40

46 6 0
                                    

Arigatou yang udah like.

---

Hari masih begitu pagi kala Arye mendapat kabar buruk. Pemimpin Artheire itu melangkah cepat dengan perasaan yang tidak bisa dikatakan baik, jantungnya berdebar kencang begitu satu berita ia terima. Sangat tergesa untuk sampai di tempat tujuannya.

"Ada apa?"

"Maaf, Yang Mulia, beliau telah tiada. Ada bisa ular di dalam tubuhnya, memang tidak berbahaya, tapi itu sudah menjalar ke seluruh tubuhnya cukup lama."

"Bagaimana bisa kau tidak menyadari itu, Rafleen!" Arye menyentak.

"Maaf, Yang Mulia. Racun itu sebenarnya tidak berbahaya, saya juga tidak bisa mendeteksinya karena memang tidak terlihat. Jika saya mengetahuinya sejak awal, saya bisa memberinya penawar. Maafkan saya, Yang Mulia."

Arye menggeram marah. Ia benar-benar marah pada tabib kepercayaan kerajaani itu. Bagaimana bisa hal sekecil itu Rafleen tidak tahu. Bahkan ia sampai menghilangkan sebuah nyawa. Menurutnya Rafleen terlalu ceroboh.

"Sialan! Kau harus bertanggung jawab atas kebodohanmu, Rafleen!" amarah Arye nampaknya tidak akan mudah untuk mereda.

Sementara itu Rafleen hanya menunduk hormat. Ia tahu kesalahannya, ia sendiri tidak menyangka akan sangat lalai seperti itu. Ia tabib utama disini, bagaimana bisa ia tidak menyadari apa yang terjadi pada pasien yang seharusnya menjadi tannggung jawabnya. Bahkan seseorang mati karena kelalaiannya.

Jika Rafleen menyadari sejak awal, ia bisa menangani dan mencegah sesuatu yang buruk dengan ramuan penawar bisa ular. Apalagi bisa ular itu tidak terlalu berbahaya yang dalam sekejap dapat membunuh seseorang.

Rafleen baru menyadari ada sebuah luka yang ia kira adalah hasil dari perbuatan hewan melata itu. Luka yang sebelumnya tidak Rafleen ketahui, karena letak luka yang tersembunyi. Rafleen benar-benar merasa bersalah karena bisa selalai itu.

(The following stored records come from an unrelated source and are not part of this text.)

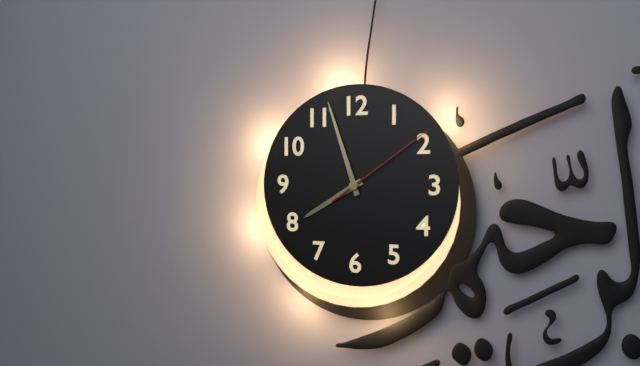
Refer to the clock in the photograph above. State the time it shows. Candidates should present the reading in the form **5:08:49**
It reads **7:57:09**
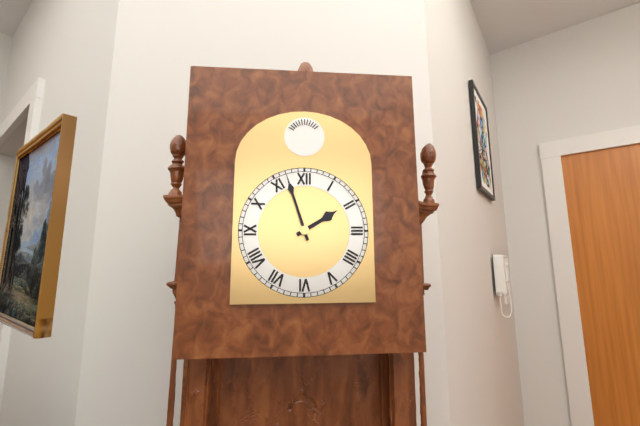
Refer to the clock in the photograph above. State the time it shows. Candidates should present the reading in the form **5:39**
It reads **1:57**
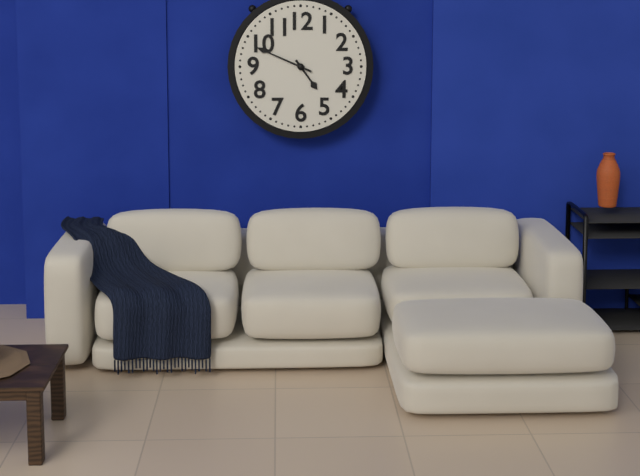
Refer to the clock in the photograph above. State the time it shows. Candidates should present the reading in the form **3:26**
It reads **4:49**
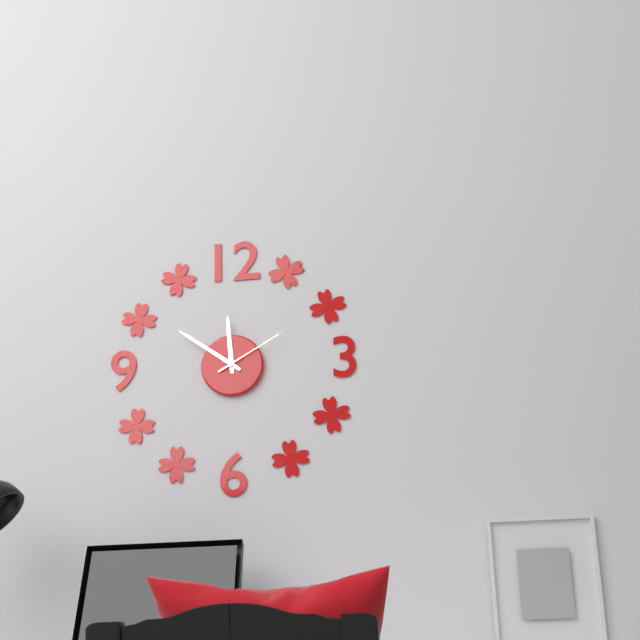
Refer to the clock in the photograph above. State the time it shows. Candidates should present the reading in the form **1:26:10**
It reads **11:51:10**
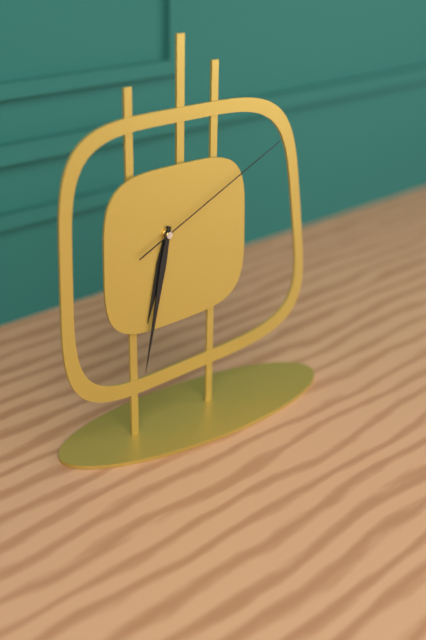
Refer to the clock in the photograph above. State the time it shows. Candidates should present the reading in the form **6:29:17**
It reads **6:32:11**
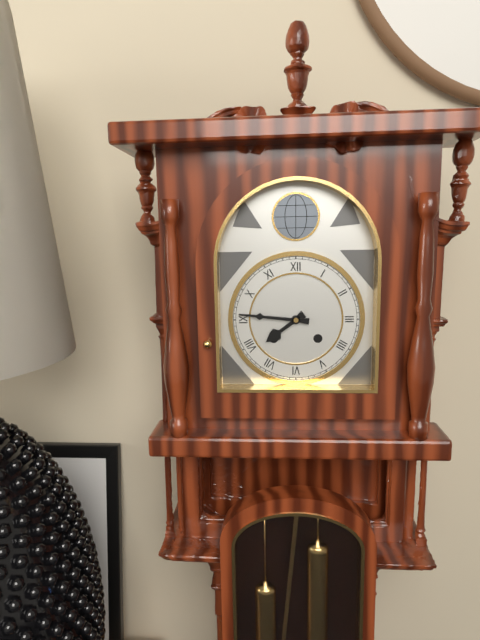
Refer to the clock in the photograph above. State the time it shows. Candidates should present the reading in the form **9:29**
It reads **7:46**
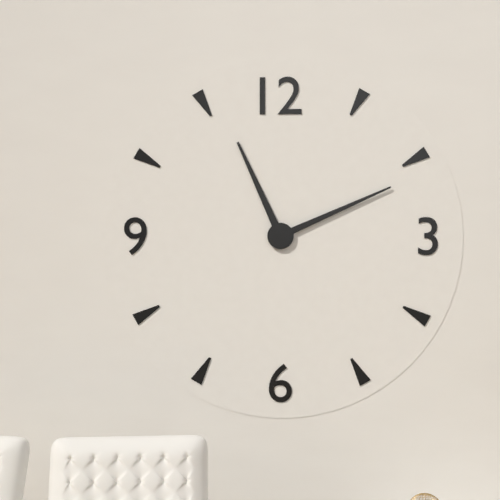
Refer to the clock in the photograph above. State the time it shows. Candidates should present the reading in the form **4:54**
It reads **11:11**
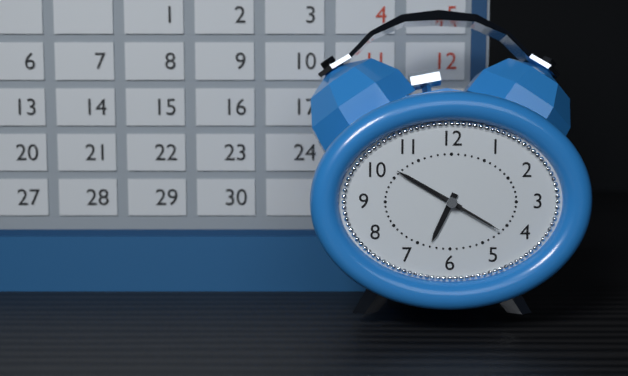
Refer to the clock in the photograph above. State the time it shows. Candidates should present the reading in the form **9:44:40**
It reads **6:50:20**
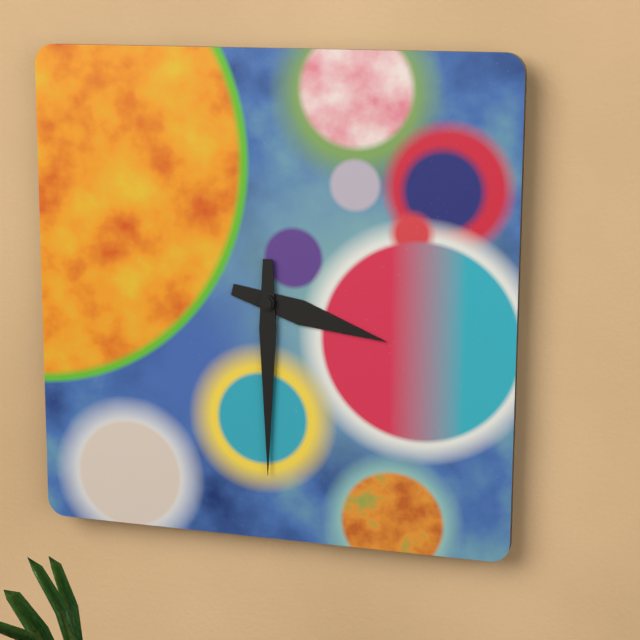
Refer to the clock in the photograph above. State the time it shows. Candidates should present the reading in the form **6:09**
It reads **3:30**
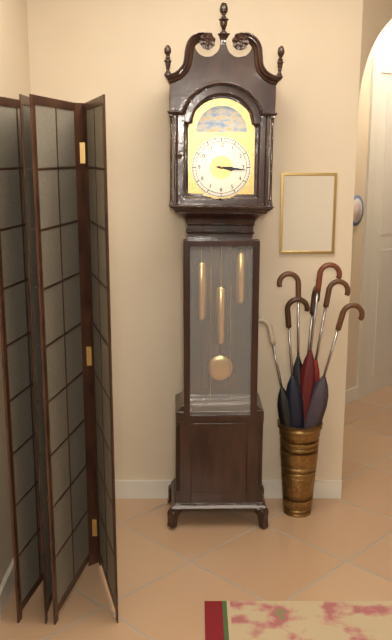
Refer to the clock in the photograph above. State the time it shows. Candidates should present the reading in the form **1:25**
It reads **3:16**
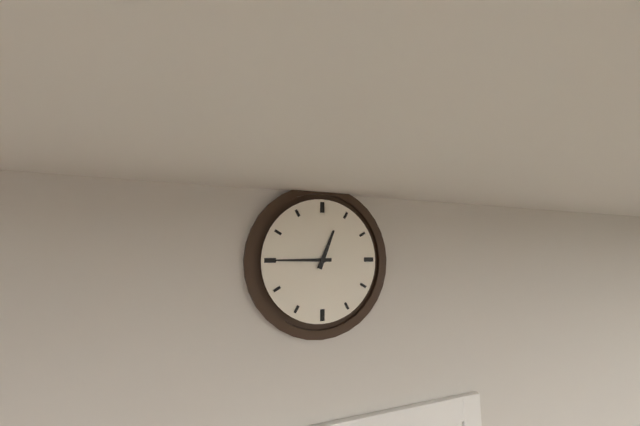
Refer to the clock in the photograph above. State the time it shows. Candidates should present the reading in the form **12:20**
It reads **12:45**
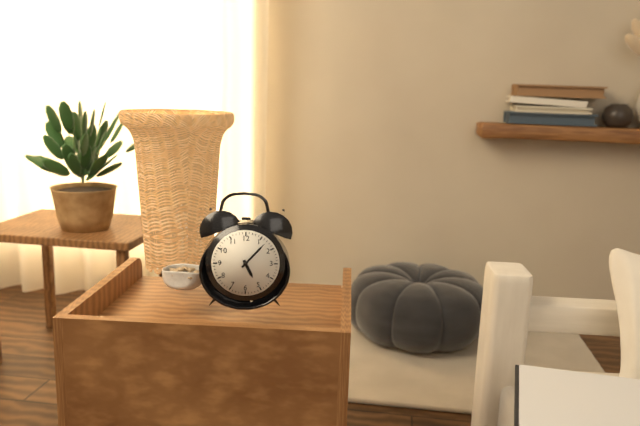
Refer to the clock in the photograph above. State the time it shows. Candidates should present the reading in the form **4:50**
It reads **5:07**
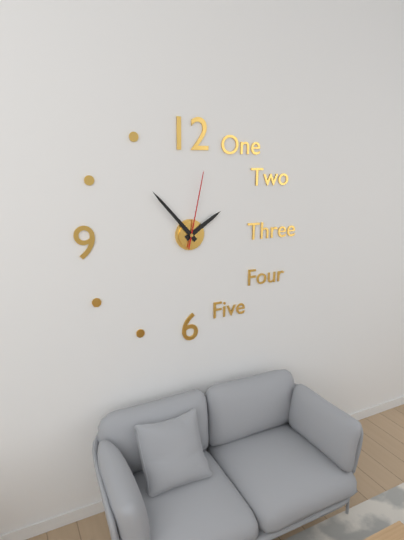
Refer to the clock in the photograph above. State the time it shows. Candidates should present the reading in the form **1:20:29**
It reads **1:53:02**
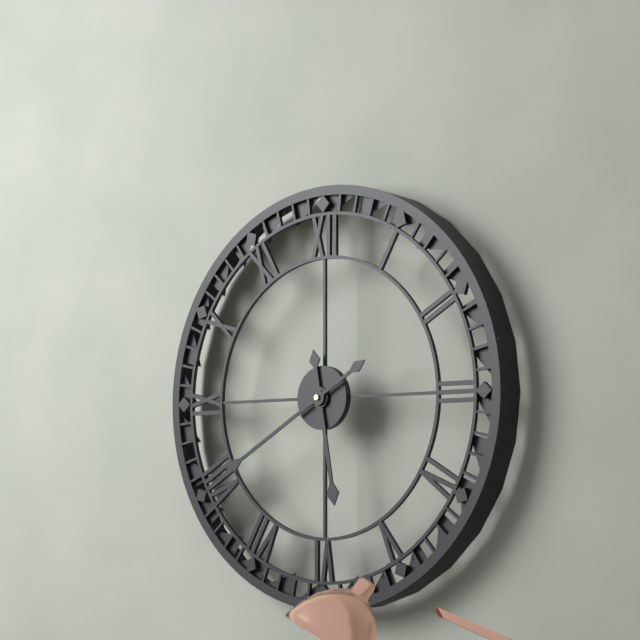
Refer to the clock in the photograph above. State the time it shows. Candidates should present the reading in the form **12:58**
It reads **5:40**
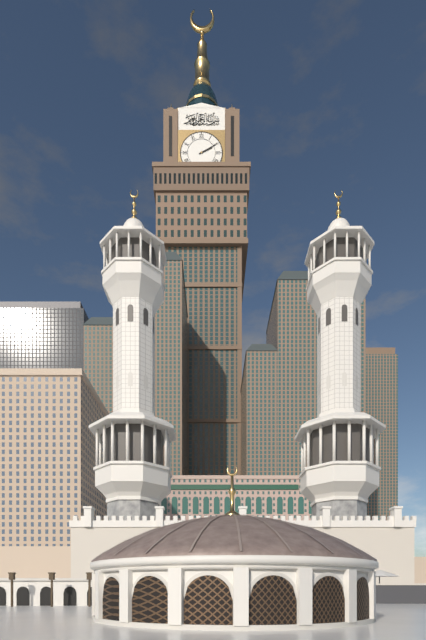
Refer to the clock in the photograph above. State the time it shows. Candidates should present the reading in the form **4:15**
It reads **2:10**
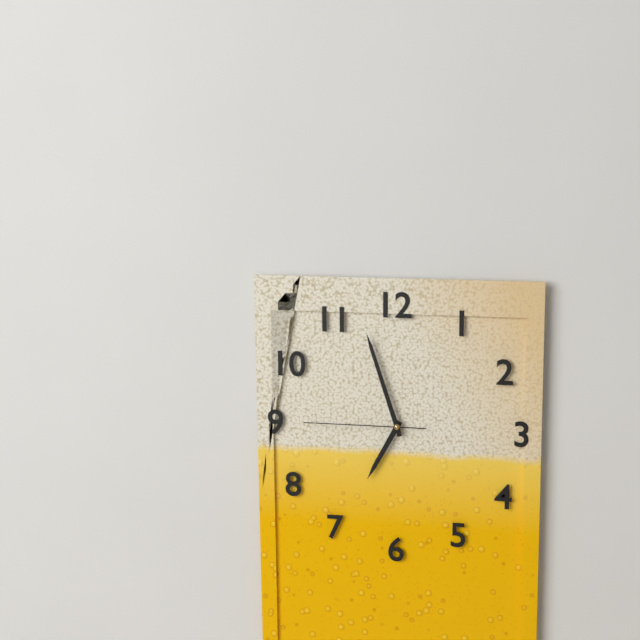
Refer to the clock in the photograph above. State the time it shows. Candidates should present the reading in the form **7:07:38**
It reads **6:57:45**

"Apa yang harus aku lakukan?!" saking emosinya, Arye memukul tembok di dekatnya dengan kepalan tangan kencang. Ia benar-benar tidak tahu harus apa, karena sumber segalanya sudah tewas dan ia tidak bisa melakukan apapun lagi. Arye hancur, hatinya begitu sakit.

"Aku harus apa?" lirihnya seraya mengusap wajah dengan kasar. Ia tidak tahu harus apa setelah ini, bagaimana kelanjutan setelahnya. Semuan tidak akan mudah untuknya.

"Yang Mulia."

"Martha, bantu aku, aku tidak tahu harus apa. Aku merasa sangat bodoh ada di posisi ini. Aku tidak layak sama sekali."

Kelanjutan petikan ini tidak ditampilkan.